Pada akhir abad ke-15, Kesultanan Mamluk mengalami perselisihan politik, pemberontakan, serta peperangan melawan Kekaisaran Ottoman dan Portugis. Masalah-masalah ini menyebabkan ketidakstabilan dan tekanan ekonomi.
“Bangkitnya Kerajaan Portugal sebagai kekuatan angkatan laut besar menjadi penyebab sakit kepala bagi para sultan Mamluk terakhir,” kata Ilias, “armada modern Portugis menguasai lautan dari Mediterania hingga India, merusak perdagangan rempah-rempah Mamluk.”
Pada awal abad ke-16, Sultan Qansuh II al-Ghawri memerintahkan pembangunan angkatan laut yang kuat untuk menandingi dominasi Portugis di laut. Namun, armada yang mahal ini kalah dalam pertempuran di Samudra Hindia. Hal ini menjadi pukulan besar bagi perekonomian kesultanan.
Portugis bukanlah satu-satunya masalah bagi Mamluk. Kekaisaran Ottoman mencapai puncak kejayaannya dan mengincar wilayah-wilayah Mamluk, terutama kota-kota suci Islam: Mekah, Madinah, dan Yerusalem serta tanah-tanah di Syam dan Mesir.
Mamluk tetap menjadi sebuah kelas di Mesir dalam kekuasaan Ottoman dan diberikan kekuasaan politik di bawah gubernur Ottoman.
Praktik pembelian budak Mamluk terus berlanjut selama berabad-abad berikutnya.

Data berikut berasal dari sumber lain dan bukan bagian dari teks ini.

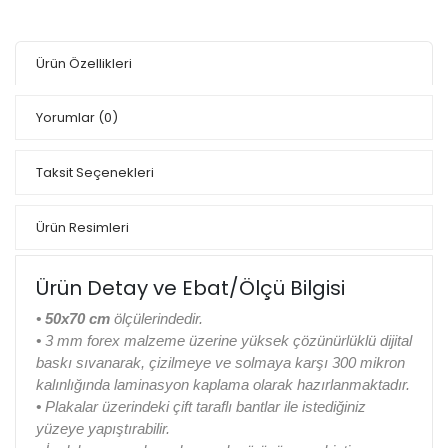
Ürün Özellikleri
Yorumlar
(0)
Taksit Seçenekleri
Ürün Resimleri
Ürün Detay ve Ebat/Ölçü Bilgisi
• 50x70 cm
ölçülerindedir.
•
3 mm forex malzeme üzerine yüksek çözünürlüklü dijital
baskı sıvanarak, çizilmeye ve solmaya karşı 300 mikron
kalınlığında laminasyon kaplama olarak hazırlanmaktadır.
•
Plakalar üzerindeki çift taraflı bantlar ile istediğiniz
yüzeye yapıştırabilir.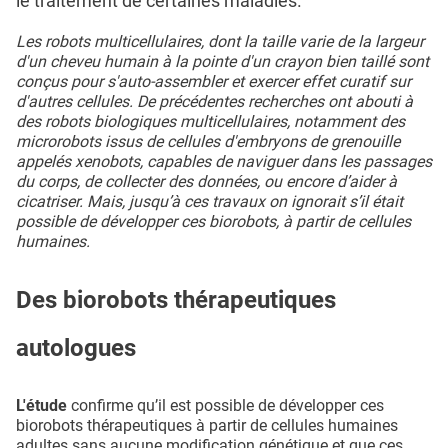
le traitement de certaines maladies.
Les robots multicellulaires, dont la taille varie de la largeur
d'un cheveu humain à la pointe d'un crayon bien taillé sont
conçus pour s'auto-assembler et exercer effet curatif sur
d'autres cellules. De précédentes recherches ont abouti à
des robots biologiques multicellulaires, notamment des
microrobots issus de cellules d'embryons de grenouille
appelés xenobots, capables de naviguer dans les passages
du corps, de collecter des données, ou encore d’aider à
cicatriser. Mais, jusqu’à ces travaux on ignorait s’il était
possible de développer ces biorobots, à partir de cellules
humaines.
Des biorobots thérapeutiques
autologues
L'étude
confirme qu’il est possible de développer ces
biorobots thérapeutiques à partir de cellules humaines
adultes sans aucune modification génétique et que ces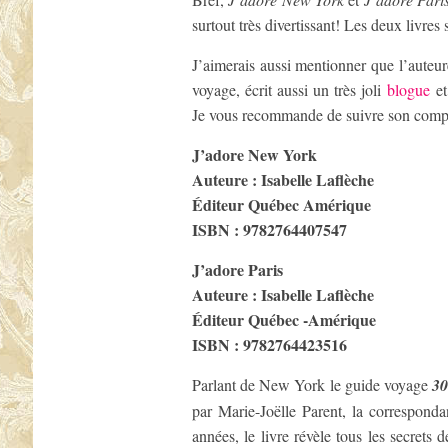
surtout très divertissant! Les deux livre
J’aimerais aussi mentionner que l’auteu
voyage, écrit aussi un très joli
blogue
et
Je vous recommande de suivre son comp
J’adore New York
Auteure : Isabelle Laflèche
Éditeur Québec Amérique
ISBN :
9782764407547
J’adore Paris
Auteure : Isabelle Laflèche
Éditeur Québec -Amérique
ISBN :
9782764423516
Parlant de New York le guide voyage
30
par Marie-Joëlle Parent, la correspond
années, le livre révèle tous les secrets 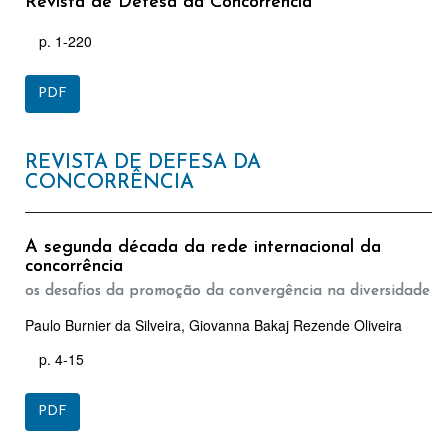
Revista de Defesa da Concorrência
p. 1-220
PDF
REVISTA DE DEFESA DA
CONCORRÊNCIA
A segunda década da rede internacional da
concorrência
os desafios da promoção da convergência na diversidade
Paulo Burnier da Silveira, Giovanna Bakaj Rezende Oliveira
p. 4-15
PDF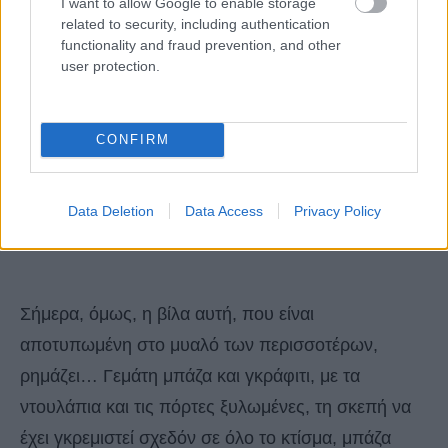
I want to allow Google to enable storage
related to security, including authentication
functionality and fraud prevention, and other
user protection.
CONFIRM
Data Deletion
Data Access
Privacy Policy
Σήμερα, όμως, η βίλα αυτή, που είναι
αποτυπωμένη στο μυαλό των περισσοτέρων,
ρημάζει… Γεμάτη μπάζα και γκράφιτι, με τα
ντουλάπια και τις πόρτες ξυλωμένες, τη σκεπή να
έχει γκρεμιστεί σχεδόν σε όλο το κτίσμα, μπάζα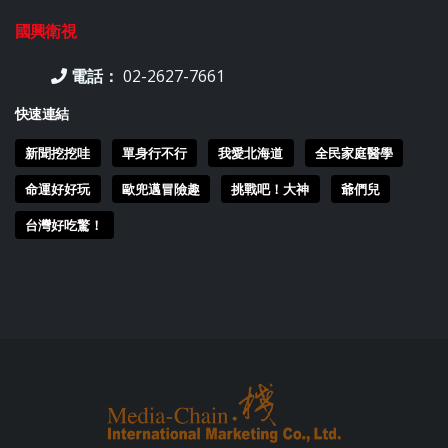
國興衛視
電話：
02-2627-7661
快速連結
新聞挖挖哇
單身行不行
我愛北海道
全民家庭醫學
命運好好玩
歐兜邁冒險趣
挑戰吧！大神
爺們兒
台灣好吃驚！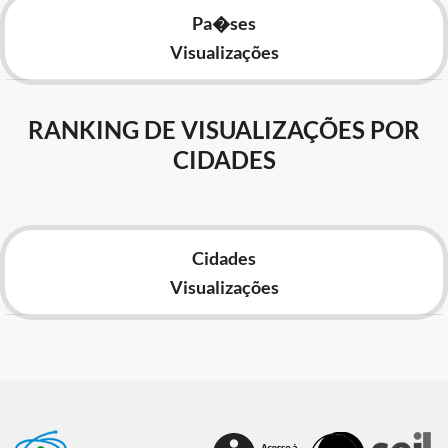
Pa�ses
Visualizações
RANKING DE VISUALIZAÇÕES POR
CIDADES
Cidades
Visualizações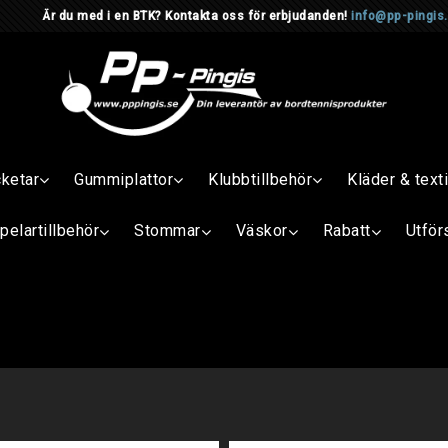
d i en BTK? Kontakta oss för erbjudanden!
info@pp-pingis
cketar
Gummiplattor
Klubbtillbehör
Kläder & texti
pelartillbehör
Stommar
Väskor
Rabatt
Utför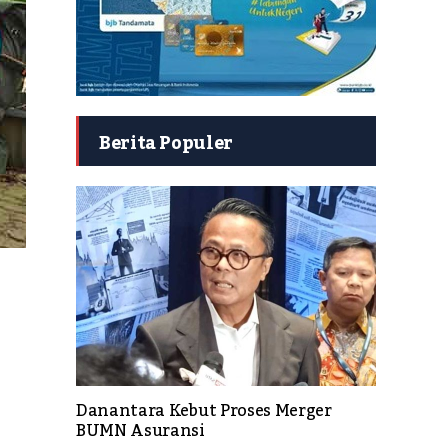
Berita Populer
Danantara Kebut Proses Merger
BUMN Asuransi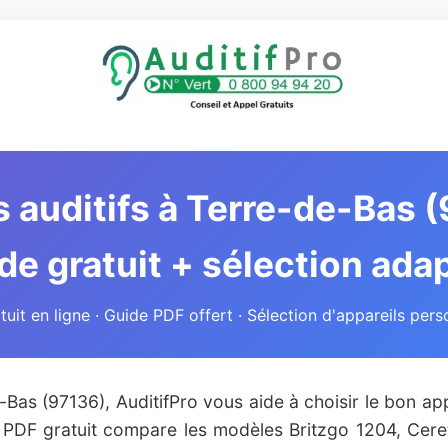
s auditifs à Terre-de-Bas 
de gratuit + sélection ada
atuit en ligne · Guide PDF offert · Sélection d'appareils pers
Bas (97136), AuditifPro vous aide à choisir le bon app
e PDF gratuit compare les modèles Britzgo 1204, Ce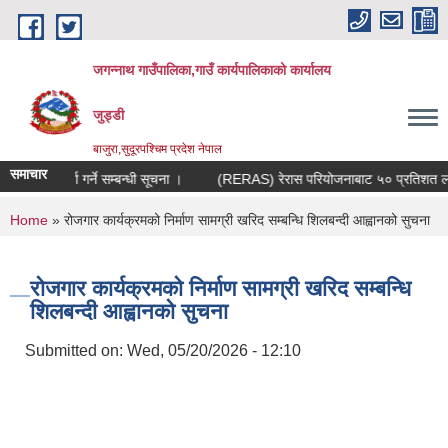
Skip to main content
जगन्नाथ गाउँपालिका,गाउँ कार्यपालिकाको कार्यालय
जुड्डी
बाजुरा,सुदूरपश्चिम प्रदेश नेपाल
समाचार
ुदा सूची दर्ता गर्ने सम्बन्धी सूचना ।
(RERAS) रेरास परियोजनाबाट ५० प्रतिशत लागत स
You are here
Home
» रोजगार कार्यक्रमको निर्माण सामग्री खरिद सम्बन्धि शिलबन्दी आह्वानको सुचना
रोजगार कार्यक्रमको निर्माण सामग्री खरिद सम्बन्धि
शिलबन्दी आह्वानको सुचना
Submitted on:
Wed, 05/20/2026 - 12:10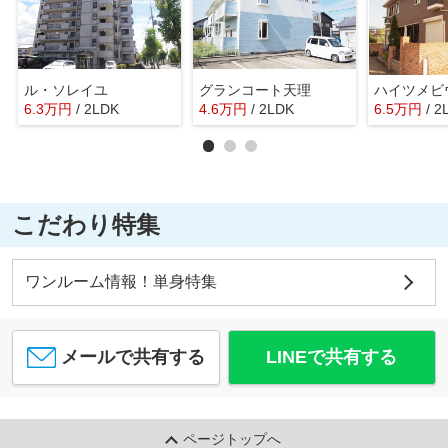
ル・ソレイユ
グランコート天理
ハイツメビ
6.3
万
円
/ 2LDK
4.6
万
円
/ 2LDK
6.5
万
円
/ 2
こだわり特集
ワンルーム情報！単身特集
メールで共有する
LINEで共有する
ページトップへ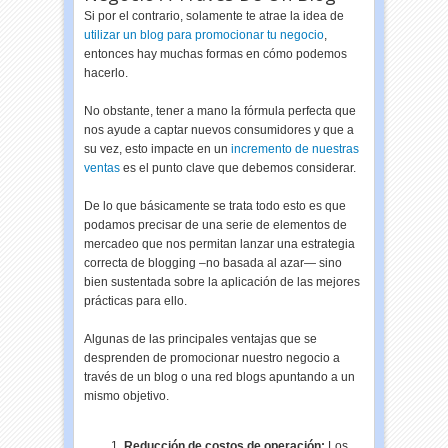
Si por el contrario, solamente te atrae la idea de
utilizar un blog para promocionar tu negocio
,
entonces hay muchas formas en cómo podemos
hacerlo.
No obstante, tener a mano la fórmula perfecta que
nos ayude a captar nuevos consumidores y que a
su vez, esto impacte en un
incremento de nuestras
ventas
es el punto clave que debemos considerar.
De lo que básicamente se trata todo esto es que
podamos precisar de una serie de elementos de
mercadeo que nos permitan lanzar una estrategia
correcta de blogging –no basada al azar— sino
bien sustentada sobre la aplicación de las mejores
prácticas para ello.
Algunas de las principales ventajas que se
desprenden de promocionar nuestro negocio a
través de un blog o una red blogs apuntando a un
mismo objetivo.
Reducción de costos de operación:
Los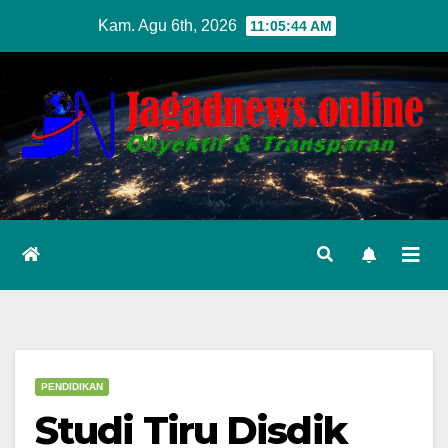
Skip
Kam. Agu 6th, 2026
11:05:45 AM
to
content
PENDIDIKAN
Studi Tiru Disdik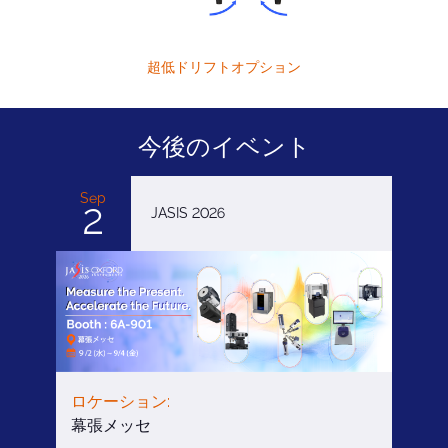
超低ドリフトオプション
今後のイベント
Sep
2
JASIS 2026
ロケーション:
幕張メッセ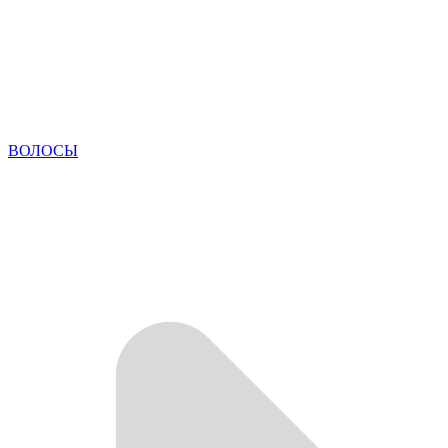
ВОЛОСЫ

Pada abad ke-17, Mamluk kembali memegang kekuasaan yang besar di Kairo. Baru pada tahun 1811 mereka tidak lagi menjadi kelas politik.
Menurut Ilias pada tahun itu juga, penguasa Mesir, Muhammad Ali Pasha, “membunuh para pemimpin Mamluk, yang mengakhiri sejarah mereka.”